This Halloween, medical students are refusing to endorse the horrifying for-profit healthcare system as it exists
By Emily Kirchner
Common Dreams, Oct. 27, 2016
A few days ago, I was studying a medical diagram in a coffee shop when a man in his mid-forties walked in. His face was red, he was sweating, he looked upset.
“Please, can anyone help me?” he asked. “My daughter is at Children’s Hospital for seizures and she needs medicine. My credit card is maxed out. I need $16.50.”
A few weeks ago, I was listening to a friend describe a Pennsylvania Insurance Department hearing on proposed rate hikes for marketplace health insurance premiums.
“One insurance company representative actually asked the department to consider the health of the company,” he said. After this hearing, all six insurance firms received rate increases, often more than the rate increases they had requested.
A few months ago, I was standing in the operating room. The attending surgeon was instructing the resident about how to deal with a patient who had insurance difficulties.
“Well, the patient is going to say, ‘My insurance says they won’t pay for it,'” he said. “You say, ‘That’s not my problem. I gave you my advice.'”
Before you dismiss the coffee shop encounter as a panhandler pestering customers, consider that we live in a country where some medications have unaffordable copays, that many people go without needed medicines, and that people often have to make a choice between seeing the doctor and paying their utility bill.
Before you dismiss the big premium increases by pointing to Obamacare’s subsidies, consider that we live in a country where insurance firms helped write the Affordable Care Act, that millions of people remain uninsured despite the ACA, and that copays and deductibles are sharply rising.

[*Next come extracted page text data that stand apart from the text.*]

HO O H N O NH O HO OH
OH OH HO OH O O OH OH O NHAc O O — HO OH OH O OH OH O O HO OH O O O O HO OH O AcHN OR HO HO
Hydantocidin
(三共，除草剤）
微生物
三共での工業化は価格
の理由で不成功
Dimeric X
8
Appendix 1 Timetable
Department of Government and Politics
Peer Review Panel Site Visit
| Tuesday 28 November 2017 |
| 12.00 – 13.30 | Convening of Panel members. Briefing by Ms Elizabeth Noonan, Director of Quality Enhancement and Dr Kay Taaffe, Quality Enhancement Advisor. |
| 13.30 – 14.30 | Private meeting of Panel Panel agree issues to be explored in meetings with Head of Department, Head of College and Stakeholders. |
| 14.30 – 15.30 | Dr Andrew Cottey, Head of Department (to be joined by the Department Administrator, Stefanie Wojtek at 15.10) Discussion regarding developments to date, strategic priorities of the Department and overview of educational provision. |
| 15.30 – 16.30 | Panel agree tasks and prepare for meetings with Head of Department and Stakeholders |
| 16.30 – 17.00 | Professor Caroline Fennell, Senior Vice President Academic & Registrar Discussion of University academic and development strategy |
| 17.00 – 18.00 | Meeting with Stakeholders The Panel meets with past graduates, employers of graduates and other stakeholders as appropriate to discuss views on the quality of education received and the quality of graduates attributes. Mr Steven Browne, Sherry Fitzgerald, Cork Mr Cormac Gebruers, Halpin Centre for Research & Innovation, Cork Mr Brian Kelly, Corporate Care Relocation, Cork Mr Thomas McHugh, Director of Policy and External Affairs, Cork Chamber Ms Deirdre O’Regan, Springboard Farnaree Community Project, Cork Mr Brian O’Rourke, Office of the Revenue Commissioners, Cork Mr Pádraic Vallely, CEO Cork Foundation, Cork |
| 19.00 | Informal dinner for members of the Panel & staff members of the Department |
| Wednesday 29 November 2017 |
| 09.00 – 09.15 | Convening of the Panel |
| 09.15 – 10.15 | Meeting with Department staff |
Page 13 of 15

Incidentally, the “health of the company” is not the kind of health I give a damn about.
Before you dismiss the attending surgeon’s callous attitude as difficult reality in a changing practice environment, consider that our current inefficient health care system harms patients, that doctors spend hours of their time demanding necessary tests and procedures from health insurance corporations that deny medical care because it threatens their bottom line, and that burnout contributes to hundreds of physician suicides each year.
This picture is horrifying. So horrifying that medical students like me believe that this Halloween is the perfect time to once again focus attention on our fractured health care system.
Our message: Private health insurance is a trick. We just want to treat our patients.
Our demand: An improved, expanded, “Medicare for all” national health program. It’s the only way to provide affordable, quality care for everyone.
Students for a National Health Program (SNaHP) is sponsoring the Second Annual Medicare-for-All National Student Day of Action on October 31, dubbed #TreatNotTrick. More than a few of us will be wearing Halloween costumes.
The actions are co-sponsored by the American Medical Student Association, the Latino Medical Student Association, White Coats for Black Lives, and many regional and local groups.
In Boston, students will host a public demonstration and call-in asking Rep. Mike Capuano to sign on to the single-payer bill, H.R. 676. In Ohio, medical students will visit Sen. Sherrod Brown and ask him to sponsor a Senate single-payer bill. In Philadelphia, students will rally and memorialize the lives lost to uninsurance and underinsurance with a candlelight vigil.
From California to Minnesota to Tennessee, no less than 33 medical schools are hosting campus events, rallies, lobby visits and demanding attention for improved, expanded Medicare for All right before the November elections.
This Halloween, medical students are refusing to endorse the horrifying system as it exists. We will don our white coats and witches hats, publicly and politically demanding the ability to #TreatNotTrick. Join us.
Emily Kirchner is a medical student at Lewis Katz School of Medicine at Temple University. She is a student member of the Board of Directors of Physicians for a National Health Program, and is also active in Students for a National Health Program.